12--Set Y/5 = v whence Y = 5v. (11)
13--Substituting (11) into (8)--->Z = 28u - 85v - 3v + 8 = 28u - 88v + 8. (12)
14--Substituting (11) and (12) into (6)--->X = 29 - 5v -56u + 176v -16 - (440v + 140u - 440v + 40 - 40)/140. (13)
15--Simplifying (13)--->X = 29 - 5v -56u + 176v - 16 - u = 13 + 171v - 57u. (13)

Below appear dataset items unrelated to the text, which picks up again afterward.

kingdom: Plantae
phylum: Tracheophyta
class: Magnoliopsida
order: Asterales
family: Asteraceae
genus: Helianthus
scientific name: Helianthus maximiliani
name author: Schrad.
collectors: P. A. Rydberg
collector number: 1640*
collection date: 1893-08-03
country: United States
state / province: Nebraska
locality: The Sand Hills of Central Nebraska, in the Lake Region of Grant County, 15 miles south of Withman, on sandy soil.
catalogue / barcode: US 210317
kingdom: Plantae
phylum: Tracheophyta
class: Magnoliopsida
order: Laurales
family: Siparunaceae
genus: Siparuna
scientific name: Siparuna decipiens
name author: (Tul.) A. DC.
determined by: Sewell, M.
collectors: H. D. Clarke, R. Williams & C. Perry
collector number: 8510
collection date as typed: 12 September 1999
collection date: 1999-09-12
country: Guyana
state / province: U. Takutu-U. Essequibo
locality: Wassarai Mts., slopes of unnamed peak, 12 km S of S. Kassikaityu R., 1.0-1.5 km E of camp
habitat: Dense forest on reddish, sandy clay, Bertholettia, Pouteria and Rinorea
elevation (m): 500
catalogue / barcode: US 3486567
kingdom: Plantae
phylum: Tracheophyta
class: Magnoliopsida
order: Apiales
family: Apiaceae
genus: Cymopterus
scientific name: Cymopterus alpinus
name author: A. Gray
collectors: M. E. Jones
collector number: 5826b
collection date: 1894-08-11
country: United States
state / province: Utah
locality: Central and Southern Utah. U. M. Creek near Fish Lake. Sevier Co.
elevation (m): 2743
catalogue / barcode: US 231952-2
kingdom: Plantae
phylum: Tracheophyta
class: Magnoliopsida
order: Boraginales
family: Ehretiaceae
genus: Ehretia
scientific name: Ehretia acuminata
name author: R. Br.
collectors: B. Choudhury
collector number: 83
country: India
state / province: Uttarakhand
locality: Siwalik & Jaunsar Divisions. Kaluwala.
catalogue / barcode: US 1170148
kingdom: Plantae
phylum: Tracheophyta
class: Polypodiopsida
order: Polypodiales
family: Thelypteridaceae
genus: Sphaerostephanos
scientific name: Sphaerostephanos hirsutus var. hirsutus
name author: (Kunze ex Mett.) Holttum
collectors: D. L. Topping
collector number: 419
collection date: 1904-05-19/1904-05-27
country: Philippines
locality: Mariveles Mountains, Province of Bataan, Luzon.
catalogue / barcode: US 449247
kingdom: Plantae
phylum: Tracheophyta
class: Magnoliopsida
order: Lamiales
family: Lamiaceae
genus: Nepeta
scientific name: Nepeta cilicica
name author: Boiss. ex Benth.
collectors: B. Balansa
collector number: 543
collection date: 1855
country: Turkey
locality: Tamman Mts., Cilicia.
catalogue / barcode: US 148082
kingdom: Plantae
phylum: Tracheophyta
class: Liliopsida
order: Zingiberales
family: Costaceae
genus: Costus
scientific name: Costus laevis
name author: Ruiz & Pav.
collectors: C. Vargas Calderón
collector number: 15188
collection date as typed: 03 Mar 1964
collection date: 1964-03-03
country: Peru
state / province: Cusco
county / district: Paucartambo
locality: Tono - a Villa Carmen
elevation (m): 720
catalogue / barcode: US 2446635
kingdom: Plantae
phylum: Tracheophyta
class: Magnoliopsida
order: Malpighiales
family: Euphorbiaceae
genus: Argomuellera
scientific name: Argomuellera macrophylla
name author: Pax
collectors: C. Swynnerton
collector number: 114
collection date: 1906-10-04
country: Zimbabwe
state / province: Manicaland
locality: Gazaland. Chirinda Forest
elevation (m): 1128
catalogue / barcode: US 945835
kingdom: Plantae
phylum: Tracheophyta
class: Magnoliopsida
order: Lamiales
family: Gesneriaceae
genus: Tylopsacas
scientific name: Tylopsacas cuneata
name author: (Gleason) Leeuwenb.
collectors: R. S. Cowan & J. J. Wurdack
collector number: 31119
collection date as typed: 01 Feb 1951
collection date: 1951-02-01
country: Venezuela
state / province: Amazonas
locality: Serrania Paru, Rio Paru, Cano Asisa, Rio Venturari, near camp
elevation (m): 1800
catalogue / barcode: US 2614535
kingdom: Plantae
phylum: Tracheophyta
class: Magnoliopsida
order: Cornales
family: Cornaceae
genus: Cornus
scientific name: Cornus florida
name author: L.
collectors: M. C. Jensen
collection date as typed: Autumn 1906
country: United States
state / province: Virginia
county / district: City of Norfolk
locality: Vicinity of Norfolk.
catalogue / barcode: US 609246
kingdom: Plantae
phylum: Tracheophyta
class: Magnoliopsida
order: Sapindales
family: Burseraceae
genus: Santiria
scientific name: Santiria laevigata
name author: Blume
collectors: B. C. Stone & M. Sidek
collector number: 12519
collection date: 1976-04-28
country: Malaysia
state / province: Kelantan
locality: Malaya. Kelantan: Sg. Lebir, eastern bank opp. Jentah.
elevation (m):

16--Substituting (11), (12), and (13) into (1)---> W + 13 + 171v - 57u + 5v + 28u - 88v + 8 = 100. (14)
17--Simplifying (14)---> W = 29u - 88v + 79. (14)
18--From (11) v =/> 1 and from (12) u =/> 3.
19--Trying v = 1 and u = 3, W = 78, X = 13, Y = 5, and Z = 4.
20--Checking--->78 + 13 + 5 + 4 = 100. Okay.
21--Checking--->78(.59) + 13(1.99) + 5(2.87) + 4(3.44) = 46.02 + 25.87 + 14.35 + 13.76 = 100. Okay.
22--Trying v = 2 and u = 3, X = 184 exceeding total of 100, therefore invalid.
23--Trying v = 1 and u = 4, X = negative number, therefore invalid.
24--All other values of u and v produce invalid results.